Interfacing with Shapely
^^^^^^^^^^^^^^^^^^^^^^^^

Pyosmium is a library for processing OSM files and therefore offers almost
no functionality for processing geometries further. There are other libraries
for that purpose. To interface with these libraries you can simply convert the
osmium geometries into WKB or WKT format and import the result. The following
example uses the libgeos wrapper `Shapely`_ to compute the total way length::

    import osmium
    import shapely.wkb as wkblib

    # A global factory that creates WKB from a osmium geometry
    wkbfab = osmium.geom.WKBFactory()

    class WayLenHandler(osmium.SimpleHandler):
        def __init__(self):
            osmium.SimpleHandler.__init__(self)
            self.total = 0

        def way(self, w):
            wkb = wkbfab.create_linestring(w)
            line = wkblib.loads(wkb, hex=True)
            # Length is computed in WGS84 projection, which is practically meaningless.
            # Lets pretend we didn't notice, it is an example after all.
            self.total += line.length

    if __name__ == '__main__':
        h = WayLenHandler()
        h.apply_file("test.osm.pbf", locations=True)
        print("Total length: %f" % h.total)

.. _Shapely: http://toblerity.org/shapely/index.html


Writing OSM Data
----------------

:py:class:`osmium.SimpleWriter` is the main class that takes care of
writing out OSM data to a file. The file name must be given when the
writer is constructed. Its suffix determines the format of the data.
For example::

    writer = osmium.SimpleWriter('nodes.osm.bz2')

opens a new writer for a packed OSM XML file. Objects can be written
by using one of the writers ``add_*`` functions.

A simple handler, that only writes out all the nodes from the input
file into our new ``nodes.osm.bz2`` file would look like this::

    import osmium

    class NodeWriter(osmium.SimpleHandler):
        def __init__(self, writer):
            osmium.SimpleHandler.__init__(self)
            self.writer = writer

        def node(self, n):
            self.writer.add_node(n)

This example shows that an unmodified object can be written out directly
to the writer. Normally, however, you want to modify some data. The native
osmium OSM types are immutable and cannot be changed directly. Therefore
you have to create a copy that can be changed. The ``node``, ``way`` and ``relation``
objects offer a convenient ``replace()`` function to achieve exactly that.
The function makes a copy and at the same time replaces all attributes where
new values are given as parameters to the function.

Let's say you want to
remove all the user names from your nodes before saving them to the new
file (maybe to save some space), then the ``node()`` handler callback above
needs to be changed like this::

    class NodeWriter(osmium.SimpleHandler):
        ...

        def node(self, n):
            self.writer.add_node(n.replace(user=""))

``replace()`` creates a new instance of an ``osmium.osm.mutable`` object.
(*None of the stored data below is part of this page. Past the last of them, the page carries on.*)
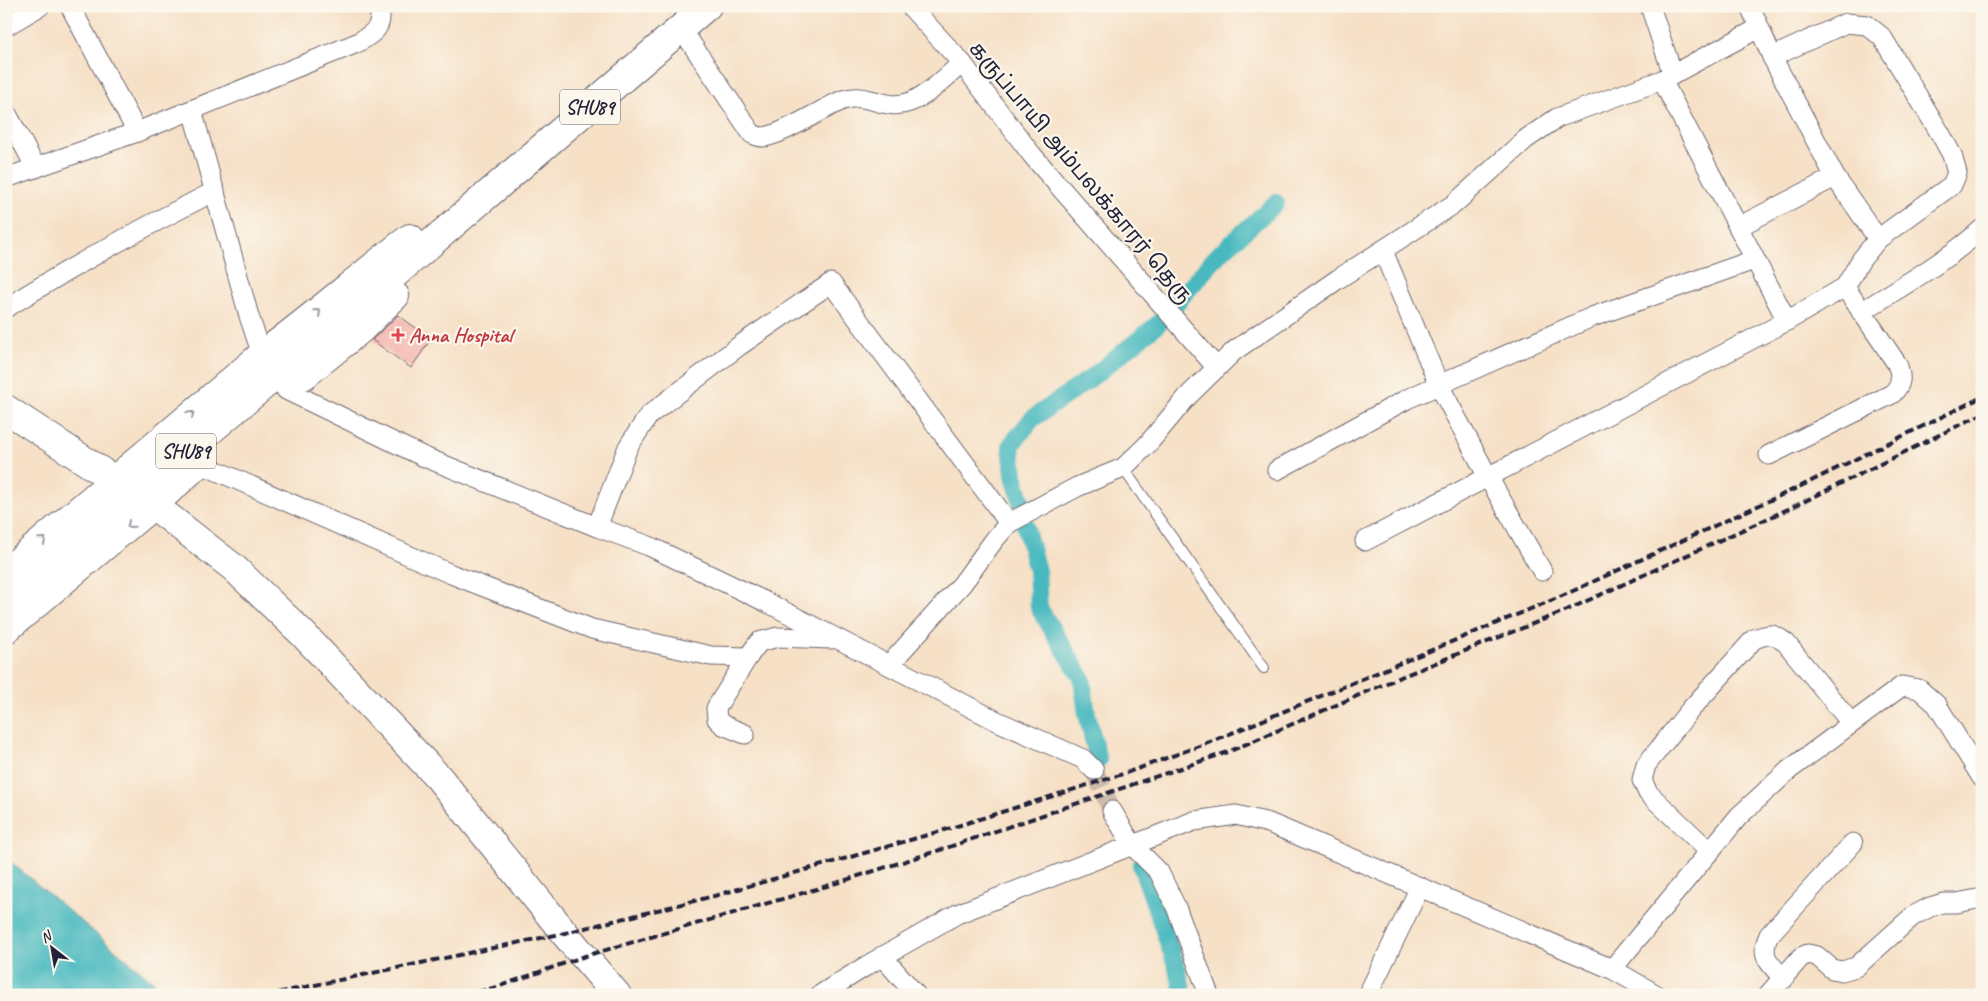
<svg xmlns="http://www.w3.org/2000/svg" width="1988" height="1001" font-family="Caveat,'Noto Sans Tamil',sans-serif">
  <rect width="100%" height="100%" fill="#fbf7ec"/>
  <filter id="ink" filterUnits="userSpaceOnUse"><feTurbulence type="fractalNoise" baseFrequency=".02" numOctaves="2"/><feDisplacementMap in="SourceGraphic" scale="10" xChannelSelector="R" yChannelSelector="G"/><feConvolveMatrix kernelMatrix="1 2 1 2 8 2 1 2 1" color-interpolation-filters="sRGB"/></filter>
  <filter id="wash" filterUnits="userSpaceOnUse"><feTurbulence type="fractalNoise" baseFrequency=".0096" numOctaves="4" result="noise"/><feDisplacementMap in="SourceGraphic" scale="20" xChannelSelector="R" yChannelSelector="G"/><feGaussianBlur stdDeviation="1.12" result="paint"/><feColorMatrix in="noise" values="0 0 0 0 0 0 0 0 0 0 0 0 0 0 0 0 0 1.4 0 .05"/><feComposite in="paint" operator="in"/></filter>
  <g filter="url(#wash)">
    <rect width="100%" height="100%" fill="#f6e0c6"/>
    <path fill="#4ab9bf" stroke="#366e7d" d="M6 858 169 995 6 994Z"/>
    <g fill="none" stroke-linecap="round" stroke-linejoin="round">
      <g stroke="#4ab9bf" stroke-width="18">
        <path d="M1022 504 1014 475 1011 445 1032 419 1091 378 1158 324 1218 255 1276 203"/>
        <path d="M1025 525 1037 571 1039 608 1082 678 1087 714 1098 760"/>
        <path d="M1141 865 1176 965 1184 995"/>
      </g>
    </g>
    <g id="blocks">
      <path fill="#f5aeaa" d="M398 315 431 339 411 368 372 340Z"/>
    </g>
  </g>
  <g filter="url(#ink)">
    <use href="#blocks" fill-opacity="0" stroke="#6c646c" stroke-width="1"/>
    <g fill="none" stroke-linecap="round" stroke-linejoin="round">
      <path stroke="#ccbaaa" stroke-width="19" stroke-dasharray="19 9" stroke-linecap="butt" d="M1094 770 1112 811"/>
      <defs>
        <path id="service" d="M1123 468 1264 668"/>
        <g id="minor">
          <path d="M70 6 137 132"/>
          <path d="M910 6 962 63 1032 155 1217 368"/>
          <path d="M1650 6 1673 75"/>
          <path d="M1750 6 1772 57 1835 177 1878 239"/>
          <path d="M6 26 40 6"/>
          <path d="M681 28 752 134C755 135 759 137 763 137 781 136 823 108 843 100 868 91 884 112 910 102 930 94 946 77 962 63"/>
          <path d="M1662 80 1787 321"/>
          <path d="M192 110 249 316 262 355"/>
          <path d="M6 112 36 168"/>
          <path d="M6 178 137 132 357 43C373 34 385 27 378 6"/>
          <path d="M1738 227 1835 177"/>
          <path d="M1383 251 1439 385 1488 477 1542 571"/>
          <path d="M6 308C74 265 144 227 215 191"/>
          <path d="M1861 312C1902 286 1945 262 1982 229"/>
          <path d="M286 390 422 456 597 527 649 546 770 604 997 721 1083 759 1094 770"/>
          <path d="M1769 455 1892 394C1902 384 1902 377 1897 364L1845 287"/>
          <path d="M199 463 451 574 592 629 711 656 748 657"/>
          <path d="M1277 470 1407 399 1592 317 1754 260"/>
          <path d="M597 527 628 447 649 415 739 346 831 283 1009 523"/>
          <path d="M1365 541 1787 321 1845 287 1861 260 1878 239 1952 185 1957 173 1952 155 1940 133 1882 37 1867 25 1846 23 1772 57"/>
          <path d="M889 665 962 584 995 539 1009 523 1077 487 1123 468 1147 445 1188 396 1234 351 1338 279 1454 204 1526 139 1557 118 1662 80 1759 28"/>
          <path d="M745 734 723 725 717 719 716 708 748 657 759 642 778 637 832 639"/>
          <path d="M1112 811 1133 846 1159 872 1176 907 1209 995"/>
          <path d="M1710 852 1648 793 1642 780 1646 765 1691 709 1754 639C1770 633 1773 633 1786 643L1851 723"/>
          <path d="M882 956 916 995"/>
          <path d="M1612 969 1739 816 1789 770 1902 686 1919 689 1937 705 1982 778"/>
          <path d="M1784 979C1769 963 1759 956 1769 935L1853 843"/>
          <path d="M1371 988 1420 887"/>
          <path d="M820 995 866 966 957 914 1194 821 1236 815 1269 823 1612 969 1657 995"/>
          <path d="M1768 995 1801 957 1808 954 1817 956 1832 969 1842 971 1856 967 1913 916 1930 907 1943 903H1957L1982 898"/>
        </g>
        <g id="secondary">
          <path d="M6 409 113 479"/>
          <path d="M153 505 234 568 302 633 439 778 575 946 617 995"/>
        </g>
        <g id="primary">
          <path d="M303 376 361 329 395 296"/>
          <path d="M6 572 262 355C312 318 360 276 410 238"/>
          <path d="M6 603 366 299 707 6"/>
          <path d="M6 629 153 505 197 465"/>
        </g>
      </defs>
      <use href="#service" stroke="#6c646c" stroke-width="12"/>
      <use href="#minor" stroke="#6c646c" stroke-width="21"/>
      <use href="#secondary" stroke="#6c646c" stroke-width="30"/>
      <use href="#primary" stroke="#6c646c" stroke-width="30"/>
      <use href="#service" stroke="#fff" stroke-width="10"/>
      <use href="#minor" stroke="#fff" stroke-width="19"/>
      <use href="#secondary" stroke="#fff" stroke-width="28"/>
      <use href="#primary" stroke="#fff" stroke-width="28"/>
      <g stroke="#22223b" stroke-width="4" stroke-dasharray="8 4" stroke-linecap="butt">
        <path d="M267 995 565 933 714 896 938 832 1126 773 1210 742 1562 596 1801 486 1982 397"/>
        <path d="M466 995 500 986 585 956 827 886 943 849 1228 752 1403 676 1567 610 1797 505 1982 414"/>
      </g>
    </g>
    <defs><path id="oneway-chevron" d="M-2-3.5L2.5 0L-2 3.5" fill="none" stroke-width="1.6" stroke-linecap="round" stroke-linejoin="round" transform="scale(1.25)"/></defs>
    <g stroke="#9c9ca7">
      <use href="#oneway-chevron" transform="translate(318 312) rotate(-41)"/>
      <use href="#oneway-chevron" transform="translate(191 414) rotate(-40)"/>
      <use href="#oneway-chevron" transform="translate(130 525) rotate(140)"/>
      <use href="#oneway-chevron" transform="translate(43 540) rotate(-41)"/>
    </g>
  </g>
  <path fill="#e0444e" stroke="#fbf7ec" stroke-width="2" d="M395.5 327.5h5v5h5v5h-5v5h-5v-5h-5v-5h5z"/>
  <g text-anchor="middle" stroke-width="4.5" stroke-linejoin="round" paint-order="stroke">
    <g fill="#fbf7ec" stroke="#636270" stroke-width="1">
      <rect x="560" y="89.5" width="60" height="35" rx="4"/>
      <rect x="156" y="433.5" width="60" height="35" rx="4"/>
    </g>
    <g font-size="20" font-weight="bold" fill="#22223b">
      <text x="590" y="114">SHU89</text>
      <text x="186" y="458">SHU89</text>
    </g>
    <g font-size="21" fill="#22223b" stroke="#fbf7ec">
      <text transform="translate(1081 172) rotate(50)" y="7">கருப்பாயி அம்பலக்காரர் தெரு</text>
    </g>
    <g font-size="21" font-weight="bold" fill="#be3a42" stroke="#fbf7ec" text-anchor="start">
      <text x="409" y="342">Anna Hospital</text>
    </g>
  </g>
  <rect width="1988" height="1001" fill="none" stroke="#fbf7ec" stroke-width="25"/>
  <g transform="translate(52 948) rotate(329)" stroke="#fbf7ec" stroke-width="4" paint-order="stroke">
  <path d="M0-4L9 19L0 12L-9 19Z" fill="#22223b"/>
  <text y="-8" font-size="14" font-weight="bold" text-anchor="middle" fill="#22223b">N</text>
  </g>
</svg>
These
classes are python implementations of the native object types in ``osmium.osm``.
They have exactly the same attributes but they are mutable.

A writer is able to process the mutable datatypes just like the native osmium
types. In fact, a writer is able to process any python object. It just expects
suitably named attributes and will simply assume sensible default values for
attributes that are missing.

.. note::

    It is important to understand that ``replace()`` only makes a shallow copy
    of the object. Tag, node and member lists are still native osmium objects.
    Normally this is what you want because the writer is much faster writing
    these native objects than pythonized copies. However, it means that you
    cannot use ``replace()`` to create a copy of the object that can be kept
    after the handler callback has finished.